Most prominently, the U.S. Securities and Exchange Commission adopted Regulation Best Interest in mid-2019, which applies to certain types of life insurance policies. In 2020, the New York Department of Financial Services’ Suitability and Best Interest in Life Insurance and Annuity Transactions rule (Rule 187) took effect, which applies to owners of in-force life insurance policies. Both Reg BI and Rule 187 mandate that advisors and firms use “reasonable diligence, care, and skill in making the recommendation” that are in their client’s best interest.

When a life policy is terminated back to an insurance company, the policyowner typically receives little or nothing for an asset that they created when they took out the policy and gave value to through years of premium payments. For a lapse, which makes up 80 percent of all terminations, the policyowner receives nothing. In a surrender, the policyowner receives only the policy’s cash surrender value.

Having a policy appraised helps a senior client understand the policy’s market value, if any, and will be valuable information in deciding the policy’s fate. Sometimes that life insurance policy has as much value as the equity in a home. Therefore, advisors should present all relevant options when considering lapsing or surrendering a life insurance policy, which certainly includes a life settlement for their senior clients.

Congress Proposes Tax-Free Life Settlements for Seniors to Pay for Health Care Costs

The increased acceptance of life settlements has led to the recent introduction of a bill in Congress that would create an incentive for seniors to use the proceeds from the sale of their policy to plan and pay for health care and medical expenses. H.R. 5958, the Senior Health Planning Account Act, encourages American seniors to place their life settlement proceeds into tax-free health care spending accounts.

If adopted, policy sellers can roll over, pre-tax, some or all life settlement proceeds into a Senior Heath Planning Account (SHPA). Funds from an SHPA, including investment earnings, can be used, tax-free, to pay for a wide range of health and medical services and expenses for the account holder and their spouse.

H.R. 5958 endorses the social good of life settlements and will further accelerate the recognition that life settlements can help meet the financial needs of millions of American seniors. If enacted, the new law would generate much-needed income for seniors to plan for their health care needs, and to pay for immediate medical and long-term care needs. Each year billions of dollars from the private sector can be delivered to seniors for the sale of their policies.

Still Room for Improvement for Life Settlements

As life settlements receive greater acceptance by the public, financial professionals and public policymakers, there are still areas for improvement.

For instance, it takes too long for a policyowner to receive an offer and get the proceeds from the sale. Most life settlement companies must first obtain full medical records from an insured’s doctors’ offices and then have those records evaluated by medical underwriters, which usually takes one to two months. Lighthouse Life typically generates offers within a matter of days because we only require a telephone interview to gather health information about the insured and often do not need in-force illustrations.

Another area for improvement is to make life settlements more accessible to more policyowners, especially those with mid-sized policies. For twenty years, the life settlement market has focused almost exclusively on life insurance policies far exceeding $1 million in death benefits. One major reason for this has been the high costs of the transaction for settlement companies. By advocating for the mass affluent and middle-income policyowners to be able to sell their policies, more seniors will be able to receive “found money” in retirement through a life settlement. Lighthouse Life’s streamlined transaction allows the company to purchase policies of at least $100,000.

Looking ahead, a passage of the Senior Health Planning Account Act would greatly enhance the awareness of life settlements for all Americans. Lighthouse Life supports the bill as it would benefit millions of seniors.

These developments would create even greater acceptance and awareness about life settlements as a valuable transaction and appealing exit strategy for most senior life policyowners.

•••

## [About this exercise]
In the text on life settlements, what percentage of all policy terminations are lapses?

•••

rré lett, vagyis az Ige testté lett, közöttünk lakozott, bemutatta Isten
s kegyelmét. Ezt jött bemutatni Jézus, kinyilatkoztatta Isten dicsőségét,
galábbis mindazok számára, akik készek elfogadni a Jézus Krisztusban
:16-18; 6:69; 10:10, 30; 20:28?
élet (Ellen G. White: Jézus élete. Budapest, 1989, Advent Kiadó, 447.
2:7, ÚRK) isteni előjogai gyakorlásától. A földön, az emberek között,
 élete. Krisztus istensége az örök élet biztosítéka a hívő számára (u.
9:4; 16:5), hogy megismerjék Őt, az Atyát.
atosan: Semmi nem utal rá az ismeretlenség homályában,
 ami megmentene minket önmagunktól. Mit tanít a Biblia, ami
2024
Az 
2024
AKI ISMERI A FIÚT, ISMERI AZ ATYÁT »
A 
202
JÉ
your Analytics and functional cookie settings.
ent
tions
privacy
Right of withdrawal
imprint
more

•••

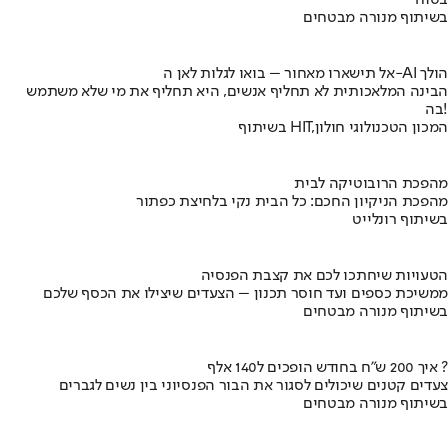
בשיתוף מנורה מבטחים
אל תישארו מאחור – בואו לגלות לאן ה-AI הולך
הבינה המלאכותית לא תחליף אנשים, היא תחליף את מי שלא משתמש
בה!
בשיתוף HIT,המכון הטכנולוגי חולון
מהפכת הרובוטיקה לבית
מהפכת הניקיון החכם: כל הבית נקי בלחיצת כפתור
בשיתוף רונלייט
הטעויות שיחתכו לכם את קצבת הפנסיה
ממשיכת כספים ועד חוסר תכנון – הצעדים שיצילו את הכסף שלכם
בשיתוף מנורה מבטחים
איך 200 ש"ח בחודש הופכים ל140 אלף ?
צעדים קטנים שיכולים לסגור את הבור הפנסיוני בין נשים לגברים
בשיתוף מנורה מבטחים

•••

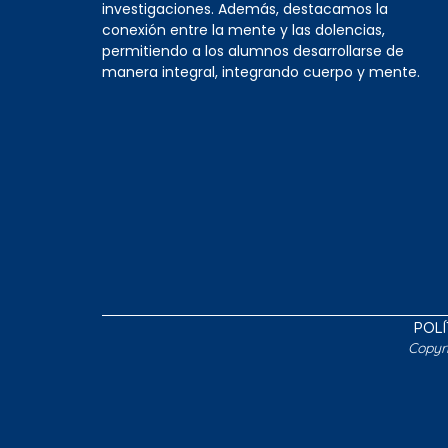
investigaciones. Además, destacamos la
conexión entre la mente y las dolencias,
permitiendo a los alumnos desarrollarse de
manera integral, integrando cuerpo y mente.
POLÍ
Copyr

•••

## [Expected answer]
80 percent